**Selected excerpt:**
Drew Harwell has a piece in the Washington Post that looks at the unusual behavior of Donald Trump Jr. Here’s the key takeaway:

Presidential children traditionally serve to soften and humanize their fathers, reminding voters that the nation’s leader can be a family man, too. But Trump Jr. has sharpened his father’s ­already-pointed edges, often amplifying the president’s grudges.

On Twitter, he regularly jabs at the president’s antagonists, from liberal media personalities to Republican politicians to kneeling football players…

…He often retweets or references far-right voices, as well as websites aimed at conservatives, such as Gateway Pundit, the Federalist and Breitbart News. Earlier this month, he retweeted a comment that the Clintons were “an unscrupulous gang of thugs” and alluded to a fringe-right conspiracy theory alleging that the couple covered up a murder.

As Harwell details quite well, this isn’t a change in strategy or reaction to current events. Trump Jr. has been fulfilling this role since the beginning of his father’s campaign for the presidency. However, the behavior is more suspect now that Trump Jr. and his father’s administration are under so much scrutiny. What might have worked as a political matter could well be ill-advised as a legal one. Trump Jr. hasn’t been arrested yet, but he still should be advised of his right to remain silent and that any Tweet can be used against him in a court of law.

It appears to be deeply ingrained in the Trump family that the best defense is an obnoxious offense, and that may be true when you’re a well-financed privately-held business that regularly defaults on contracts and engages in fraud. It’s a way of bullying your way through life that can be very effective in normal litigation. It seems needlessly risky in a case where you’re giving sworn statements to federal law officers and members of Congress.

With the news that Michael Flynn has probably turned state’s witness against the president, it might be understandable that the Trump family would go to time-tested strategies. For example, why not first make sure that the base is reassured?

**Work request a:** From the records, quote the lines running from the line with "どこで買っても中身は同じ。なら安い方がいい」と考えが" up to and including the line with "場の責任者として一つ厳しい現実を教えます。見積書に書".
The article and the records have nothing to do with each other.

**Collected data entries:**
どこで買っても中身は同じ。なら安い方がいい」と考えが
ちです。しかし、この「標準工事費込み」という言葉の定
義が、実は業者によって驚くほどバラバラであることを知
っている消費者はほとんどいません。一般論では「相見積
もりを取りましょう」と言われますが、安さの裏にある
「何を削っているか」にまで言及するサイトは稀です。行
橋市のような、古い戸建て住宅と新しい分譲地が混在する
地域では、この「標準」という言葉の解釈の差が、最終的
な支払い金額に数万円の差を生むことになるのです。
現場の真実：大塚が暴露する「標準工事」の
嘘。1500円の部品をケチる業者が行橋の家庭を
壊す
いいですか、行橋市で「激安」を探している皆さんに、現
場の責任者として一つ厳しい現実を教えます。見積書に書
--
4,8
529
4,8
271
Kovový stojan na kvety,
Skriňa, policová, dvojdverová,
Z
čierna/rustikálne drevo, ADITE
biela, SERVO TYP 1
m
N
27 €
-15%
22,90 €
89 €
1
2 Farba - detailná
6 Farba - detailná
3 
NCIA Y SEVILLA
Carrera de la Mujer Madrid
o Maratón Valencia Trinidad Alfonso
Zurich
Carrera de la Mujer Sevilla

**Work request b:** Translate this sentence from the article on Donald Trump Jr. into Spanish: "Trump Jr. has been fulfilling this role since the beginning of his father’s campaign for the presidency."

**Written reply a:**
どこで買っても中身は同じ。なら安い方がいい」と考えが
ちです。しかし、この「標準工事費込み」という言葉の定
義が、実は業者によって驚くほどバラバラであることを知
っている消費者はほとんどいません。一般論では「相見積
もりを取りましょう」と言われますが、安さの裏にある
「何を削っているか」にまで言及するサイトは稀です。行
橋市のような、古い戸建て住宅と新しい分譲地が混在する
地域では、この「標準」という言葉の解釈の差が、最終的
な支払い金額に数万円の差を生むことになるのです。
現場の真実：大塚が暴露する「標準工事」の
嘘。1500円の部品をケチる業者が行橋の家庭を
壊す
いいですか、行橋市で「激安」を探している皆さんに、現
場の責任者として一つ厳しい現実を教えます。見積書に書

**Written reply b:** Trump Jr. ha desempeñado este papel desde el comienzo de la campaña de su padre a la presidencia.